Really? I did a test recently where a fresh install of XP SP2 was installed to a VM and left it running without human interaction for 5 mins - 12.6MB worth of memory was modified. Why would similar not apply to an underlying host OS during live response?
Given what we've already talked about, I seriously doubt that. If one live response tool is run and as a result of that action, the Memory Manager swaps data from memory to the pagefile, then why would similar activity not occur for another tool, given the same system?
Of course you're correct when referring to a linear deployment of tools during a live response to a single system. I was considering that you were deploying a tool on one system and I was deploying the same tool on another system. I didn't make that clear. But's it's why I added "for a plethora of reasons…." to my comment - a different system being one of them.
Yes, definitely…but I would change "*can*" to "will". Remember, with regards to a live system, changes will occur (processes will complete, sockets will time out, etc) even w/ no interaction from anyone.
Is it not accurate to say "can"? Is it not a possibility that a system with 4GB of RAM may not require to undertake swapping to execute a particular app?
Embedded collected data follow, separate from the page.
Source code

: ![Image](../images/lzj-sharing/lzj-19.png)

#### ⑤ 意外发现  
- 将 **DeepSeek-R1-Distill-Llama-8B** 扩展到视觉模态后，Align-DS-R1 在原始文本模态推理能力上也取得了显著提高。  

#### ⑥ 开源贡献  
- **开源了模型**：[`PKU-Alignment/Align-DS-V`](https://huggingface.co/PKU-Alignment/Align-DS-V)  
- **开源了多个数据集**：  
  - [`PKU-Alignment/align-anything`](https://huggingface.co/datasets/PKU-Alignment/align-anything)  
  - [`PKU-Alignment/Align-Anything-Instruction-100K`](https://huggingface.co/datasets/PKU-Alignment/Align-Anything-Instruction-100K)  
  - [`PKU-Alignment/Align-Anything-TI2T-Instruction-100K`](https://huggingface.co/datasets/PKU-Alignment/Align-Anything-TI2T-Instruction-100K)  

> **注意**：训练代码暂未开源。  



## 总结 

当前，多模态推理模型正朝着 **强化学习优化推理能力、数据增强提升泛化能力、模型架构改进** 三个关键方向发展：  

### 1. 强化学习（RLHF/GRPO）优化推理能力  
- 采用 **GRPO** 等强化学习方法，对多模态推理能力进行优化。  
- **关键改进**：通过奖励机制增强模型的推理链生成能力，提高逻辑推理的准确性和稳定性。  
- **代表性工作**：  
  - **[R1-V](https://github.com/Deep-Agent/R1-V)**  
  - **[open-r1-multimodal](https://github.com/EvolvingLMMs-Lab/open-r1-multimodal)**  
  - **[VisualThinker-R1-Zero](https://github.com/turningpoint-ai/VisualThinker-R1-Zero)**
I think that this has been covered time and time again…you control what you can (choice of tools to use, etc.) and thoroughly document everything else. I think maybe the reason why the question keeps getting asked again and again is that most folks simply do not want to accept that they have to document anything
That's something slightly different. It's more akin to activity during the process of live response. Anyone who doesn't want to document should find something else to do. I was referring more to a first responder considering the impacts beforehand, i.e. is the evidence likely to be in memory and therefore possibly the pagefile. But I think you allude to it anyway - "control what you can". How and when the MMU invokes swapping is not within the control of a first responder.
Thanks, but it really has nothing to do at all with that. It's simply a matter of taking the time, which anyone can choose to do.
A tad caustic, I feel….but I find your overall comments useful.
Cheers H,
Yeah it was the distinction that confused me. Appreciate you taking time to clarify.
Ronan
Thanks, but it really has nothing to do at all with that. It's simply a matter of taking the time, which anyone can choose to do.
A tad caustic, I feel….but I find your overall comments useful.
These things really have to be read in context…I was responding to your statement
t can be noted that one of us is more useful with our words, which is why one of writes decent books and the other doesn't.
I'm sorry, but that just comes across like an excuse to me, that's all. Sorry if it's caustic, but to say something like this when all it takes is some time…after all, have you *seen* some of the book out there??? 😉
No offense intended, really.
No offense intended, really.
None taken, seriously. Apologies for delay in replying.
Anyhow, how's about getting back to the discussion. I was finding it a useful one.